The defendant's original sentence of 140 months in custody was based in part on a sentencing guideline range of 130 to 162 months. He was held accountable for 5 kilograms of powder cocaine and 50 grams of crack cocaine, and his guideline range was calculated accordingly. Under the Drug Quantity Table in the former Sentencing Guideline Manual, 5 kilograms of power cocaine equaled 1,000 kilograms of marijuana equivalency, and 50 grams of crack cocaine equaled 1,000 kilograms of marijuana equivalency. The total of 2,000 grams of marijuana equivalency yielded a base offense level of 32 under the Drug Quantity Table. However, because the quantity was determined by combining the amounts of two different controlled substances, the Guideline Manual in effect at the time allowed for a two-level reduction, which yielded a base offense level of 30.

Under the 2014 Drug Retroactivity Amendment, 5 kilograms of powder cocaine still equals 1,000 kilograms of marijuana equivalency, but 50 grams of crack cocaine equals 178.55 kilograms of marijuana equivalency, for a total of 1,178.55 kilograms of marijuana equivalency.

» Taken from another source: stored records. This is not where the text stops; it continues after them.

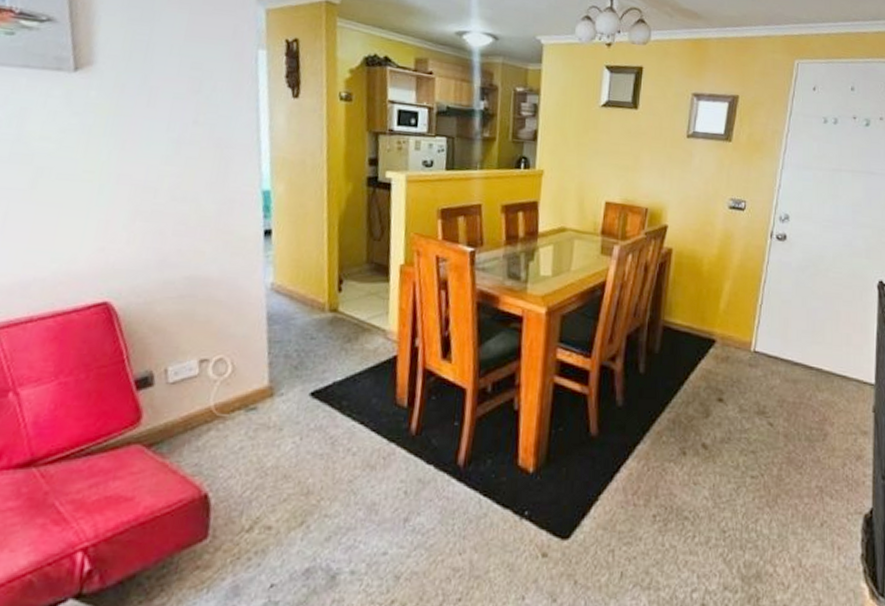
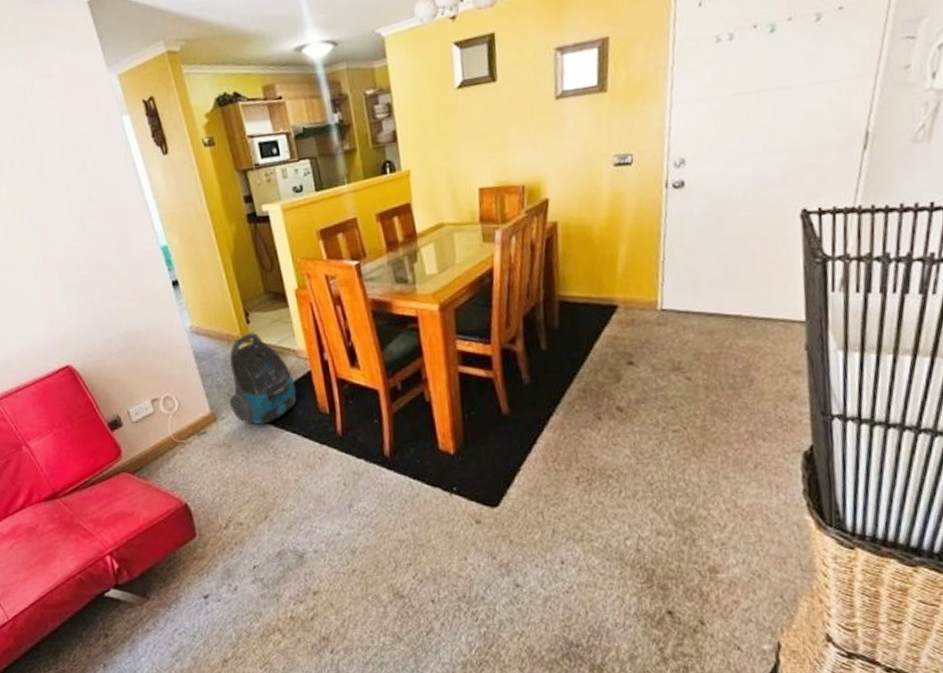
vacuum cleaner: none [293,302,376,409] -> present [229,332,297,425]

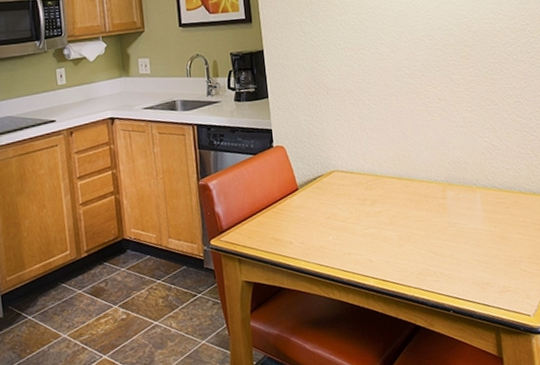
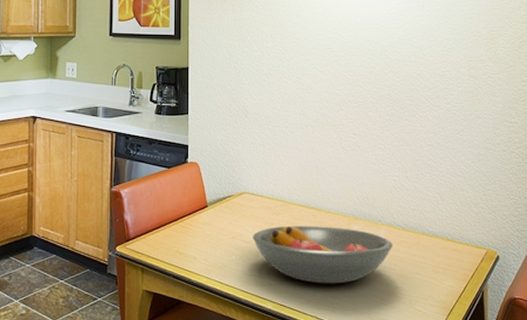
fruit bowl: none [347,195,491,255] -> present [252,225,394,284]

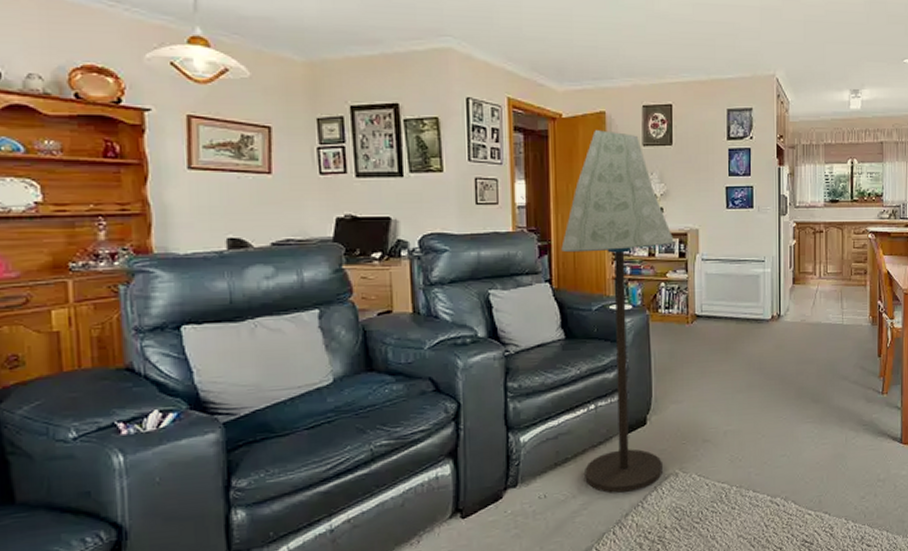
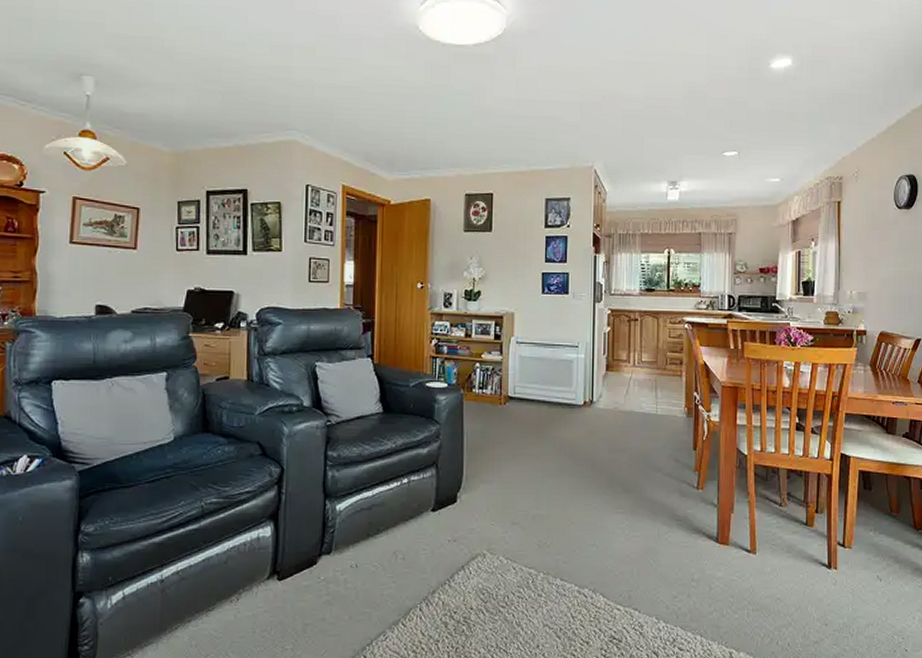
floor lamp: present [561,130,674,494] -> none [384,216,490,570]

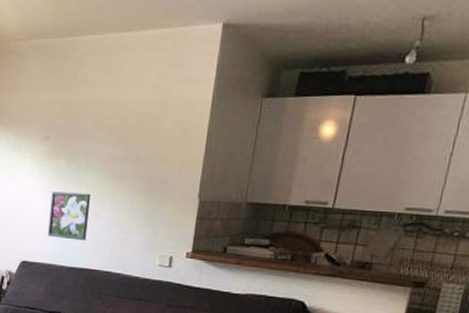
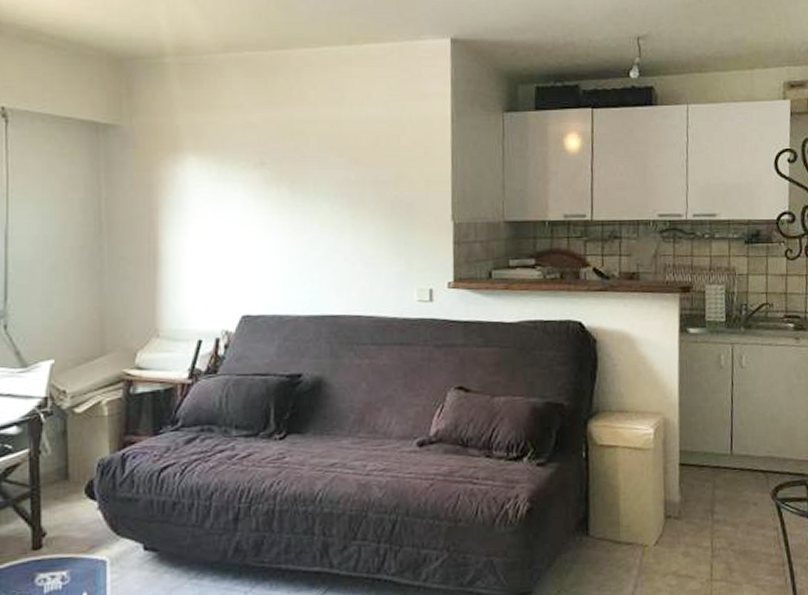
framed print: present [48,191,90,241] -> none [274,225,325,282]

Under the current Drug Quantity Table, the guidelines call for a base offense level of 30. However, there is no corresponding reduction for the effect of combining quantities of two different drugs. The defendant's base offense level of 30 under the current guidelines is the same as the base offense level calculated under the guidelines in effect at his original sentencing. He therefore is ineligible for a reduction in sentence under 18 U.S.C. § 3582(c)(2) because his recalculated sentence would be unaffected by the guideline amendments. See United States v. Snipes, 385 F. App'x 483, 486 (6th Cir. 2010) (holding that defendant was not eligible for sentence reduction where the applicable guideline range after considering the effect of the amendment to the Sentencing Guidelines was identical to the original guideline range under which the defendant was sentenced).

Accordingly, it is ORDERED that the defendant's motion for sentence reduction [dkt. #468] is DENIED.